4 Grecki czasownik apeitheo ma znaczenie „być nieposłusznym”. Chodzi więc o ludzi nieposłusznych prawdzie.

5 Grecki czasownik peitho w stronie biernej ma znaczenie „ulegać, być posłusznym”. Chodzi więc o ludzi posłusznych niesprawiedliwości.

6 Tekst grecki używa rzeczownika prosopolempsia, oznaczającego: „branie (pod uwagę) oblicza, stronniczość”.

7 Grecki czasownik epanapauomai ma znaczenie „spoczywać na, pokładać ufność, polegać na”.

8 Dosłownie: „Rozpoznajesz to, co lepsze, będąc pouczony przez prawo” NBG.

9 Grecki rzeczownik morfosis oznacza: „upostaciowanie, kształt, podobieństwo”. To samo greckie słowo w podobnym znaczeniu występuje w 2 Tm 3,2-5: „Ludzie bowiem będą samolubni, chciwi, wyniośli, pyszni, bluźniący, nieposłuszni rodzicom, niewdzięczni, niegodziwi, bez serca, bezlitośni, miotający oszczerstwa, niepohamowani, bez uczuć ludzkich, nieprzychylni, zdrajcy, zuchwali, nadęci, miłujący bardziej rozkosz niż Boga.
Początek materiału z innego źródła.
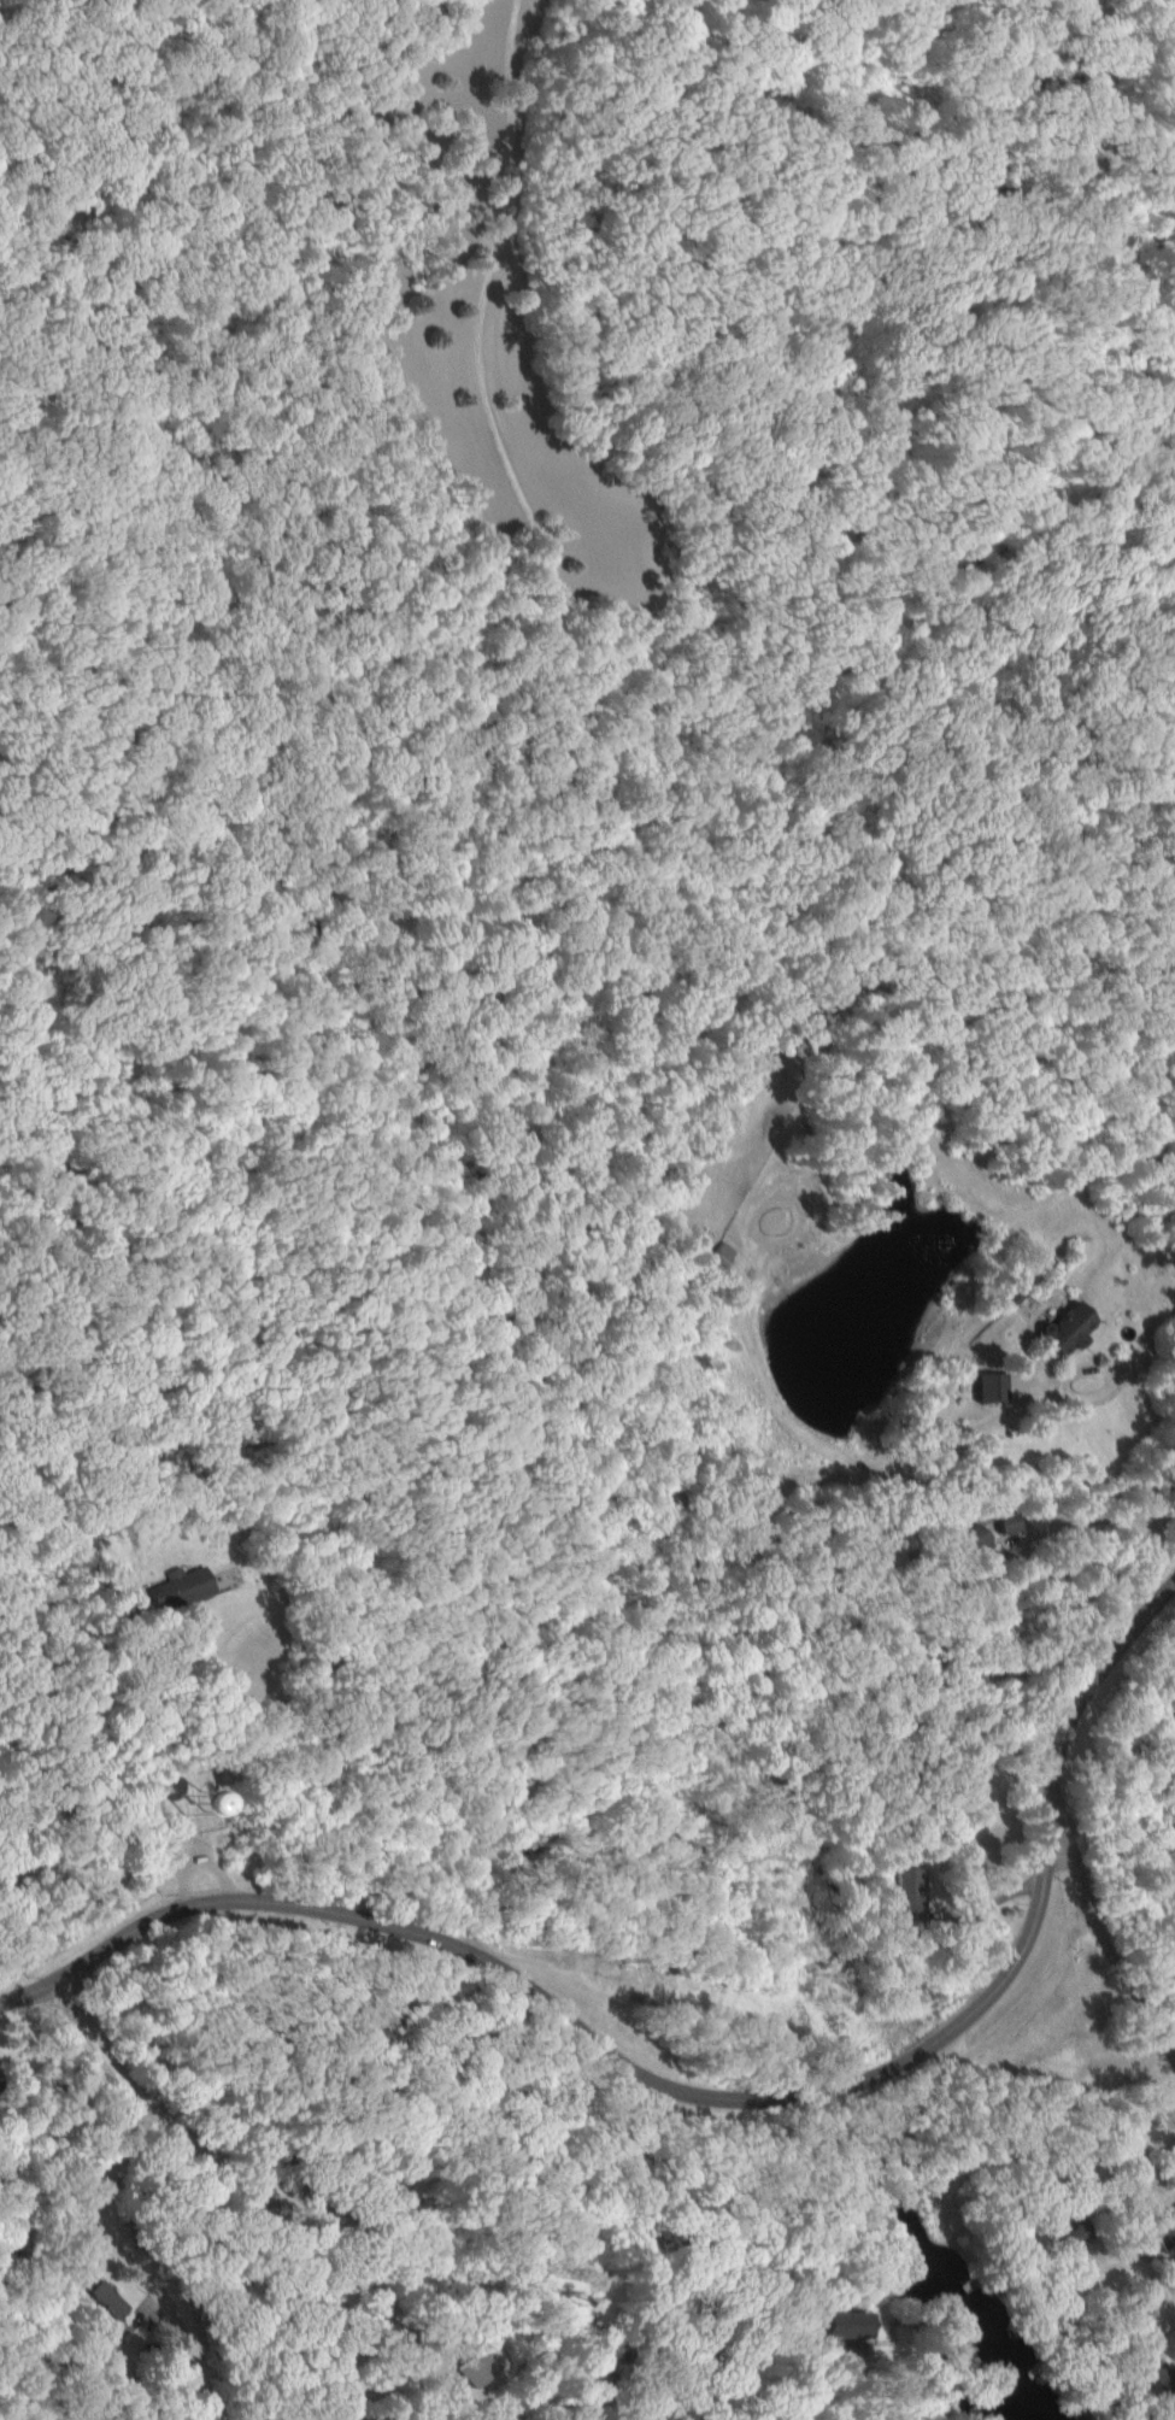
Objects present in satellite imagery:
building: (720, 1255)
building: (1072, 1327)
road: (1136, 1347)
building: (992, 1388)
road: (1106, 1517)
building: (1012, 1523)
road: (1158, 1538)
building: (977, 1539)
building: (181, 1589)
road: (302, 1772)
building: (911, 1893)
road: (1097, 1930)
road: (704, 2098)
road: (263, 2187)
building: (1168, 2226)
building: (1073, 2234)
road: (123, 2261)
building: (108, 2301)
building: (843, 2325)
building: (1169, 2345)
road: (733, 2357)
building: (473, 2371)

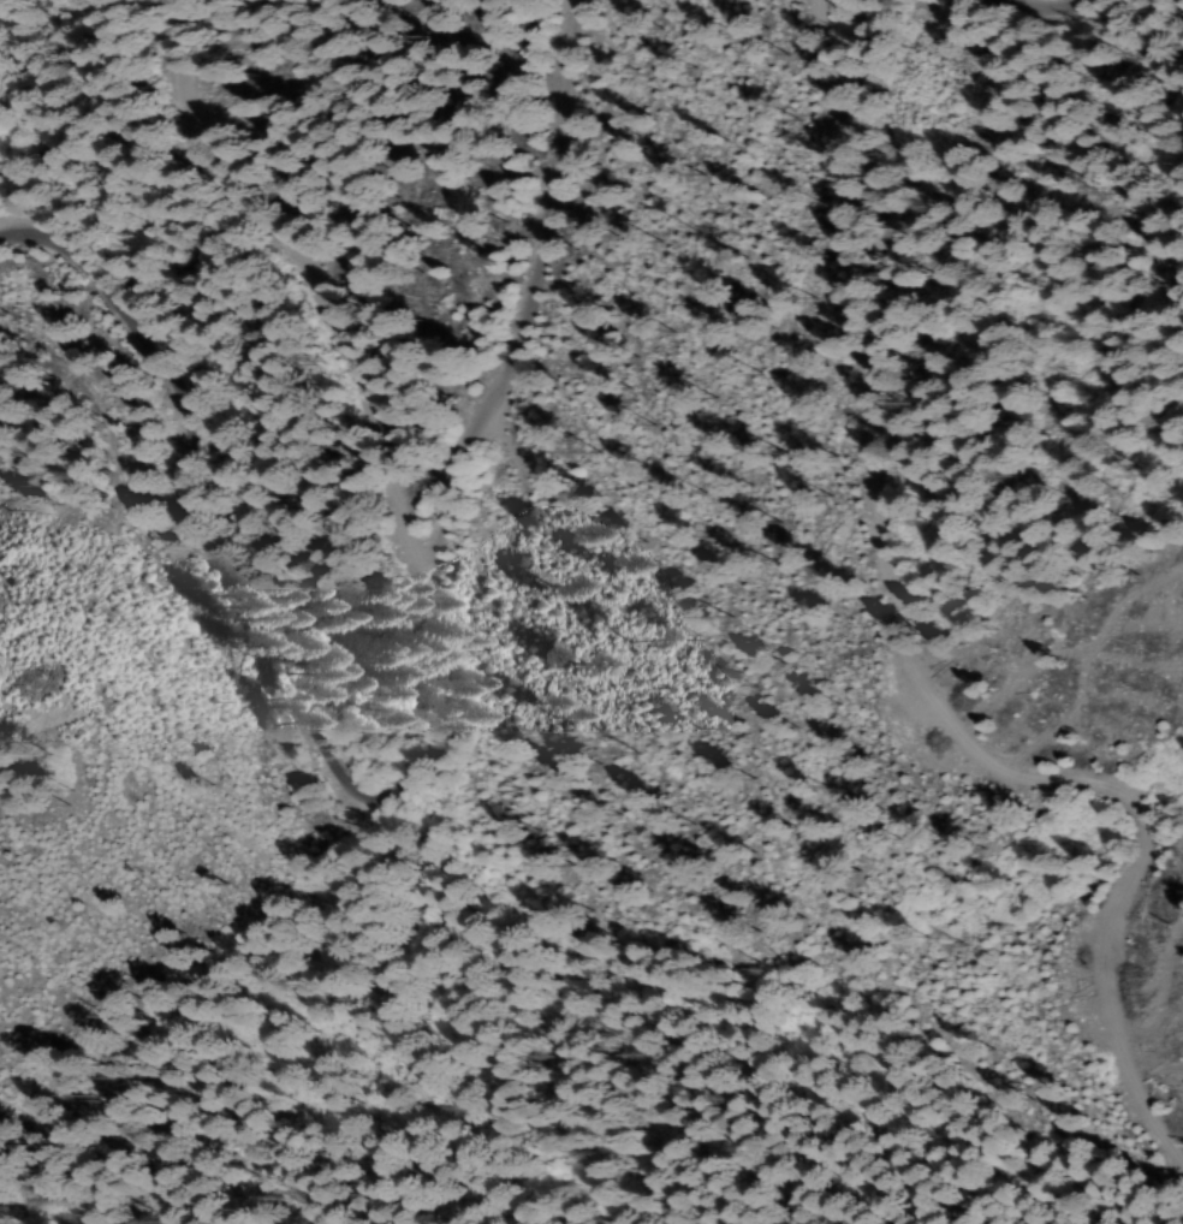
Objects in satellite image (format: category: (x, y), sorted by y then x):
road: (1031, 5)
road: (894, 612)
road: (406, 767)

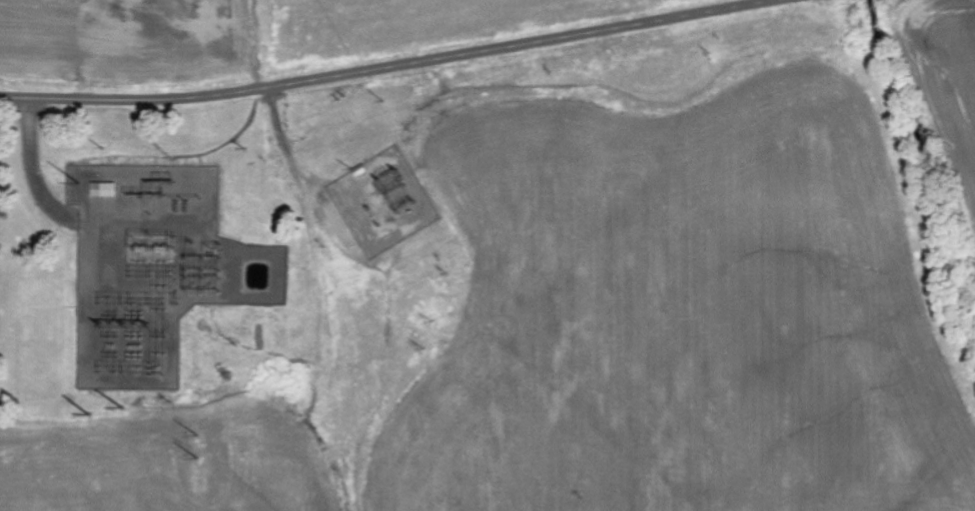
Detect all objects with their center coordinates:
road: (379, 65)
building: (103, 190)
power substation: (155, 270)
power tower: (232, 377)
power tower: (122, 409)
power tower: (89, 417)

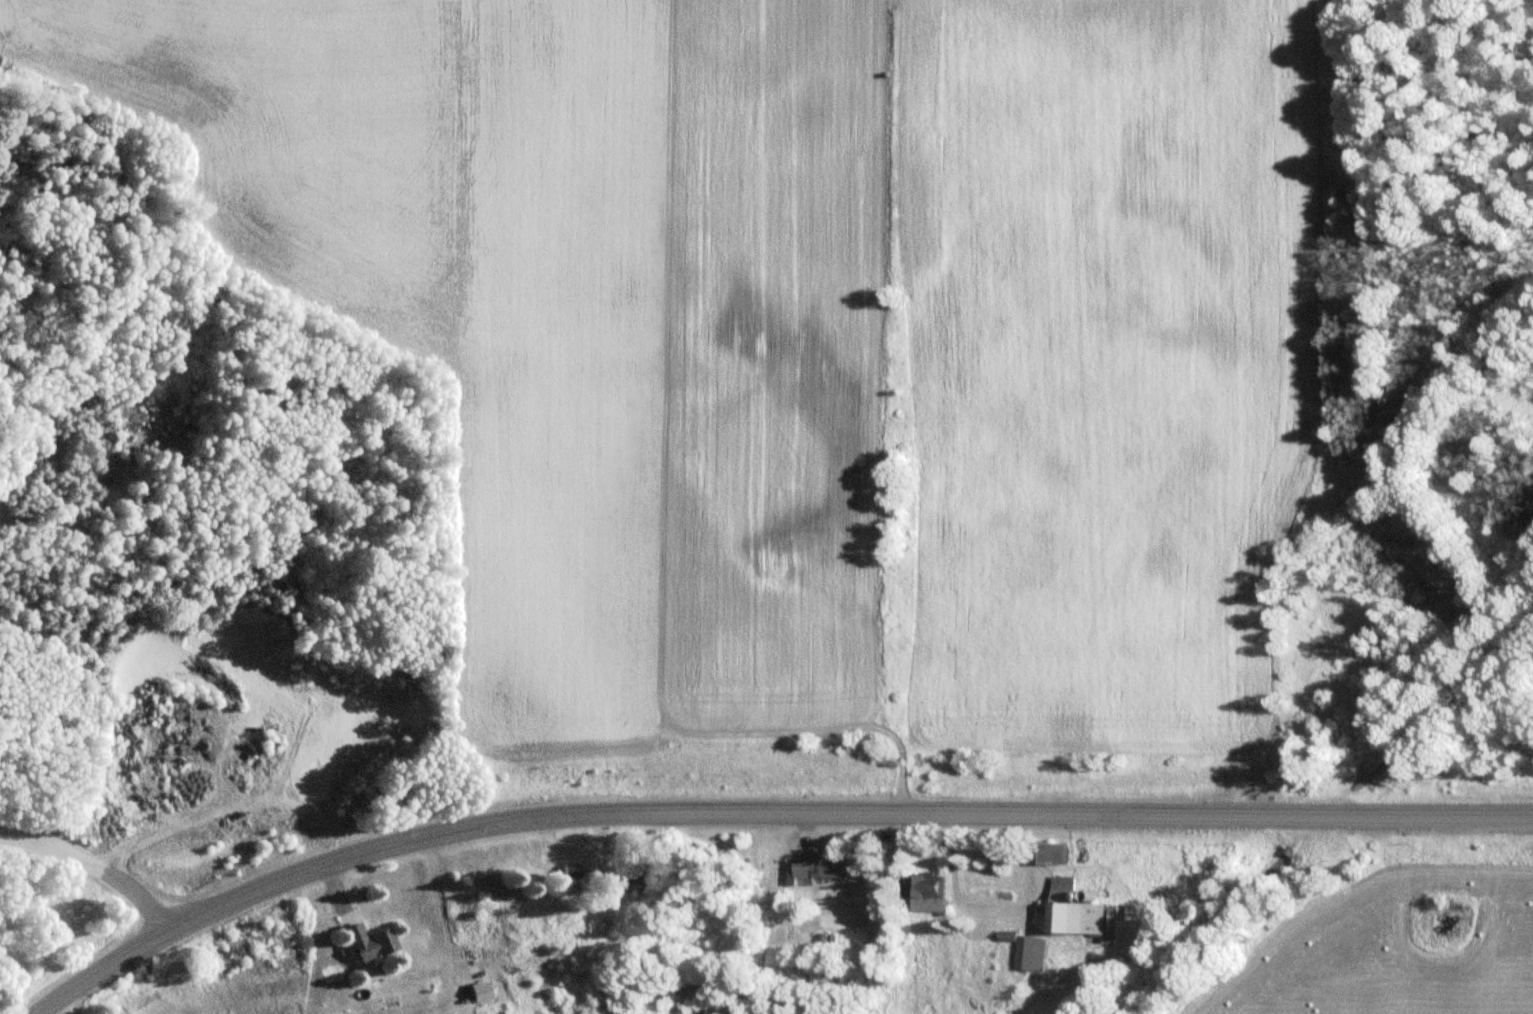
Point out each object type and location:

Będą okazywać pozór pobożności, ale wyrzekną się jej mocy”.

10 Tak Bóg o tym mówi: „Chcę uświęcić wielkie imię moje, które zbezczeszczone jest pośród ludów, zbezczeszczone przez was pośród nich, i poznają ludy, że Ja jestem Pan - wyrocznia Pana Boga - gdy okażę się Świętym względem was przed ich oczami” (Ez 36,23).

11 Dosłownie ek fyseos, tzn. „z natury”, np. przez pochodzenie z rodziny pogańskiej.

12 Wujek tłumaczy dosłownie: „I czy ten, co z natury jest nieobrzezany, ale wypełnia Zakon, nie będzie sądził ciebie, który mimo litery i obrzezania, jesteś przestępcą Zakonu?”.

13 Dosłownie: ho en to krypto, tzn. „w ukryciu”. Wujek tłumaczy dosłownie: „Ale ten jest żydem, który jest nim w skrytości, i ma obrzezane serce w duchu, a nie w literze, którego chwała nie jest z ludzi lecz z Boga”.